The opinion is here. Congratulations to my friends at the Institute for Justice for litigating this case.
An Abbey of the Benedictine Order of the Catholic Church challenges as unconstitutional rules issued by the Louisiana Board of Funeral Directors granting funeral homes an exclusive right to sell caskets. The district court enjoined their enforcement, finding that they deny equal protection and due process of law. We will AFFIRM the judgment of the district court.
This discussion of Carolene Products, Lochner, and Lee Optical is wonderful:
Chief Justice Stone’s footnote 4 in Carolene Products, etched in the brains of several generations of law students, both described and prescribed a fundamental dichotomy of judicial review; it retreated from the aggressive review of state regulation of business in the Lochner period while proceeding in the opposite direction in matters of personal liberty.23 Justice Douglas’s opinion in Williamson v. Lee Optical24 is generally seen as a zenith of this judicial deference to state economic regulation and the State Board invokes its protections, including its willingness to accept post hoc hypotheses for economic regulation. But even Williamson offers the State Board little succor.
There is also a discussion of Powers v. Harris (CA10) and Craigmiles v. Giles (CA6):
As a threshold argument, the State Board urges that pure economic protection of a discrete industry is an exercise of a valid state interest. It points to the Tenth Circuit’s decision in Powers v.
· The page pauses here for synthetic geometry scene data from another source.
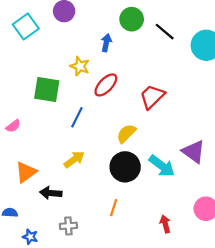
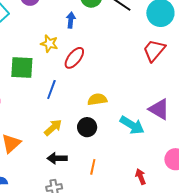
red trapezoid: (152, 97) -> (154, 50), moved
yellow semicircle: (126, 134) -> (97, 99), turned 42
black circle: (125, 167) -> (87, 127), moved, size x0.7
black arrow: (51, 193) -> (57, 158), moved

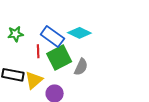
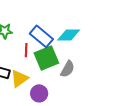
cyan diamond: (79, 33) -> (69, 35), turned -30

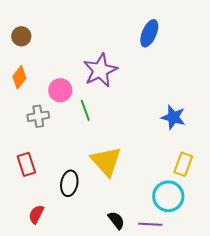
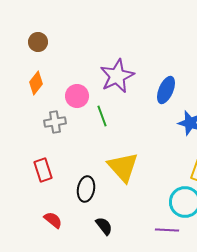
blue ellipse: (149, 33) -> (166, 90), moved
red semicircle: (36, 214) -> (53, 220), turned 102
black semicircle: (116, 220) -> (104, 226), moved

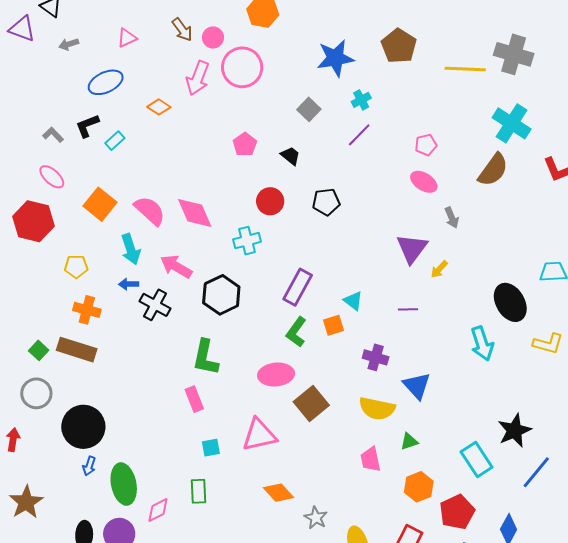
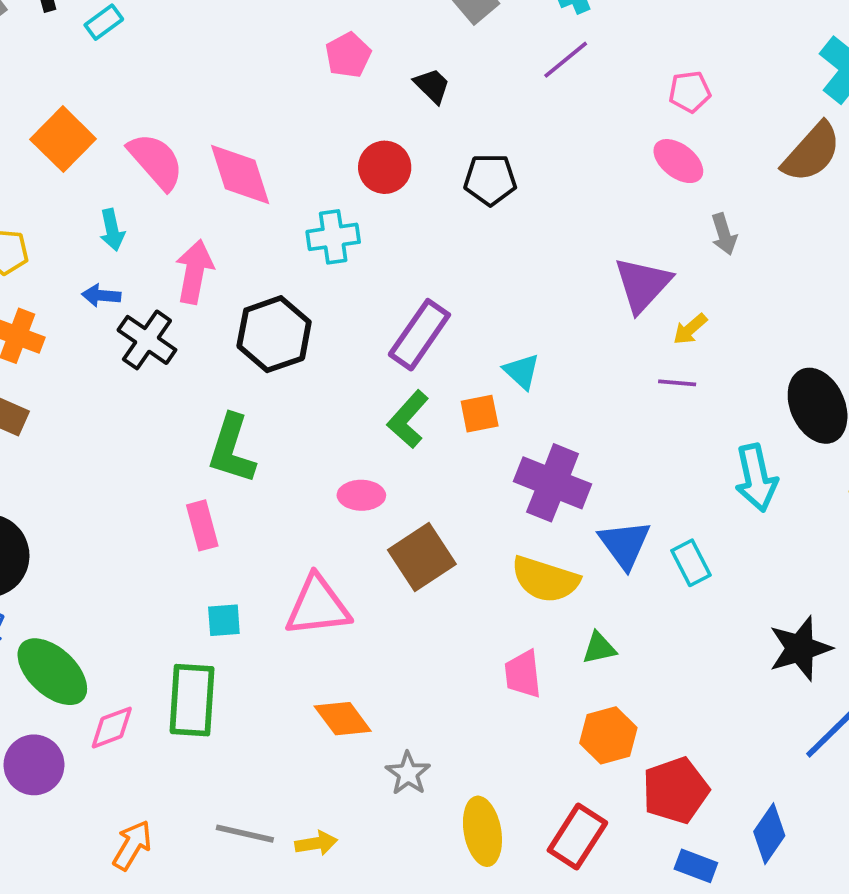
cyan arrow: (131, 249) -> (112, 230), size x0.7
pink arrow: (176, 266) -> (194, 272), turned 64
purple line: (408, 309) -> (677, 383), moved
purple cross: (376, 357) -> (553, 483), size x1.5
pink ellipse: (276, 374) -> (361, 495), size x0.7
cyan rectangle: (477, 459) -> (691, 563), moved, size x0.7
green ellipse: (124, 484) -> (52, 672), turned -42
green rectangle: (199, 491) -> (192, 700), size x1.5

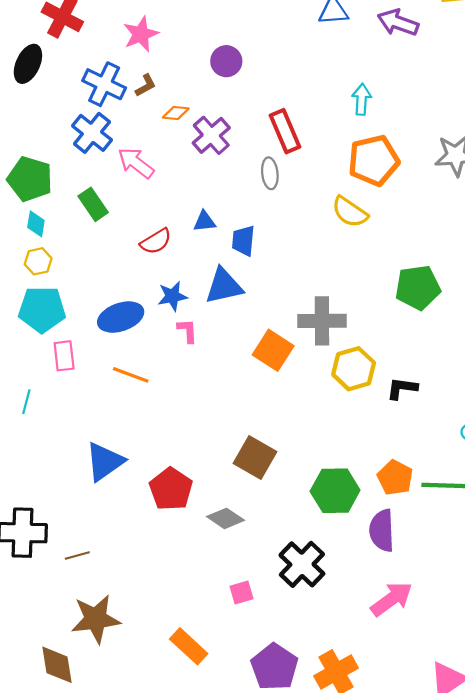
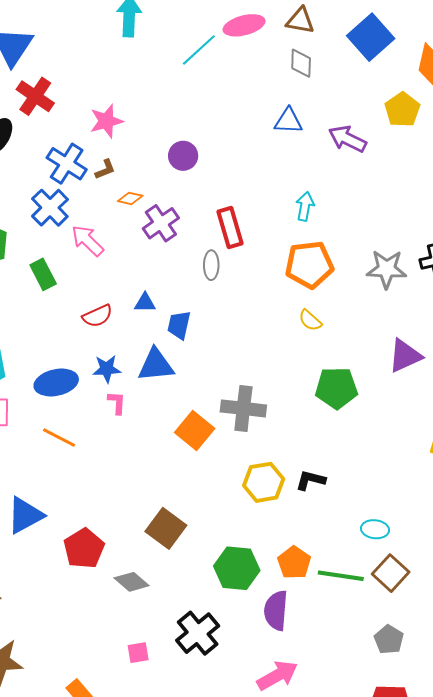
yellow semicircle: (350, 212) -> (310, 320), moved, size x0.7
yellow hexagon: (354, 369) -> (264, 482), moved

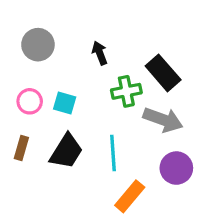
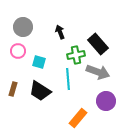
pink circle: (30, 101) -> (18, 51), moved
black trapezoid: (66, 151) -> (40, 91), turned 90
cyan line: (113, 153) -> (68, 79), moved

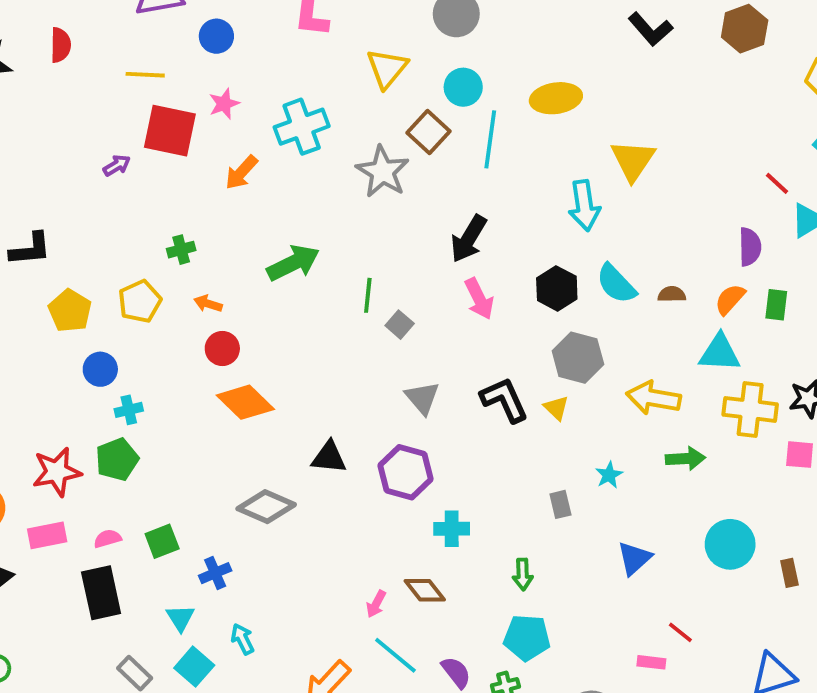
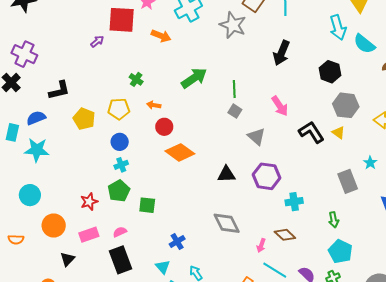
orange arrow: (241, 172) -> (161, 36), turned -102
green cross: (181, 250) -> (136, 79), turned -32
cyan semicircle: (616, 284) -> (364, 44), moved
pink arrow: (479, 299) -> (280, 106), moved
yellow pentagon: (140, 301) -> (119, 109), turned 30
gray square: (400, 325) -> (235, 111), moved
blue circle: (100, 369) -> (120, 142), moved
gray triangle: (422, 398) -> (257, 137), moved
red star: (57, 472) -> (89, 202), size x0.7
gray rectangle: (560, 504) -> (348, 181), size x1.6
gray diamond: (266, 507) -> (227, 223), moved, turned 48
green square: (162, 541) -> (147, 205), moved, turned 36
cyan pentagon: (527, 638) -> (340, 252), turned 30

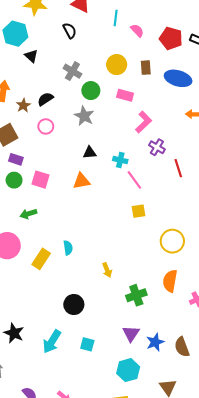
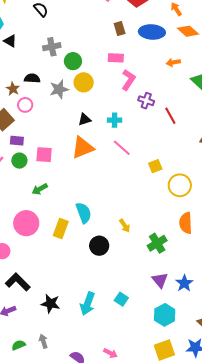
yellow circle: (117, 65) -> (84, 82), moved
gray cross: (72, 71) -> (52, 47), turned -30
pink rectangle: (125, 95) -> (116, 58), moved
black semicircle: (45, 99) -> (32, 78), turned 49
gray star: (84, 116) -> (59, 89), moved, turned -30
pink circle: (46, 126) -> (25, 105), moved
pink line: (134, 180) -> (122, 148), moved
orange triangle: (81, 181) -> (83, 148), size x1.4
yellow square: (139, 211) -> (155, 166), moved
cyan semicircle: (68, 248) -> (84, 213), size x1.5
black circle: (74, 305) -> (99, 246), moved
cyan square: (87, 344) -> (121, 299), turned 32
Harris, a case in which two members of the panel said as much in turning back an attack on an Oklahoma scheme similar to Louisiana’s.29 Judge Tymkovich, the third member of the panel, refused to join the majority opinion’s broad approbation of “economic protectionism” as a valid governmental interest.30 Rather, he concurred in the judgment, persuaded that the State had otherwise identified a sufficient public purpose.31 The Abbey in turn points to Craigmiles v. Giles, in which the Sixth Circuit rejected “economic protectionism” as a rational basis for similar casket regulations, striking down those regulations as a denial of due process and equal protection.32 These two courts gave differing answers to the question of whether the legislation before them, both statutory schemes quite similar to that now before us, drew upon a legitimate state interest. Craigmiles found that “protecting a discrete interest group from economic competition is not a legitimate governmental purpose.”33 The Powers court saw the statutory scheme before it as simple economic protectionism, “the favored pastime of state and local government,” and in its mind a permissible basis for regulation.34 In turn, it rejected the challenge to the regulations that limited the sale of caskets to funeral directors.3
And in a striking conclusion, citing Cragimiles favorably, the Court finds that economic protection is not a legitimate governmental interest:
As we see it, neither precedent nor broader principles suggest that mere economic protection of a particular industry is a legitimate governmental purpose,38 but economic protection, that is favortism, may well be supported by a post hoc perceived rationale as in Williamson – without which it is aptly described as a naked transfer of wealth.
…
It follows that the State Board cannot escape the pivotal inquiry of whether there is such a rational basis, one that can now be articulated and is not plainly refuted by the Abbey on the record compiled by the district court at trial
After systematically rejecting each of the state’s proffered interests, the court describes its approach to judicial modesty (with a shutout to the spirit of Lochner):
The great deference due state economic regulation does not demand judicial blindness to the history of a challenged rule or the context of its adoption nor does it require courts to accept nonsensical explanations for regulation. The deference we owe expresses mighty principles of federalism and judicial roles. The principle we protect from the hand of the State today protects an equally vital core principle – the taking of wealth and handing it to others when it comes not as economic protectionism in service of the public good but as “economic” protection of the rulemakers’ pockets. Nor is the ghost of Lochner lurking about. We deploy no economic theory of social statics or draw upon a judicial vision of free enterprise. Nor do we doom state regulation of casket sales. We insist only that Louisiana’s regulation not be irrational – the outer-most limits of due process and equal protection – as Justice Harlan put it, the inquiry is whether “[the] measure bears a rational relation to a constitutionally permissible objective.”56 Answering that question is well within Article III’s confines of judicial review.
I often think that mere rational basis review is nothing more than deferring to the political branches, almost like a political question. It’s interesting that the court concludes by noting that this is within the confines of Article III.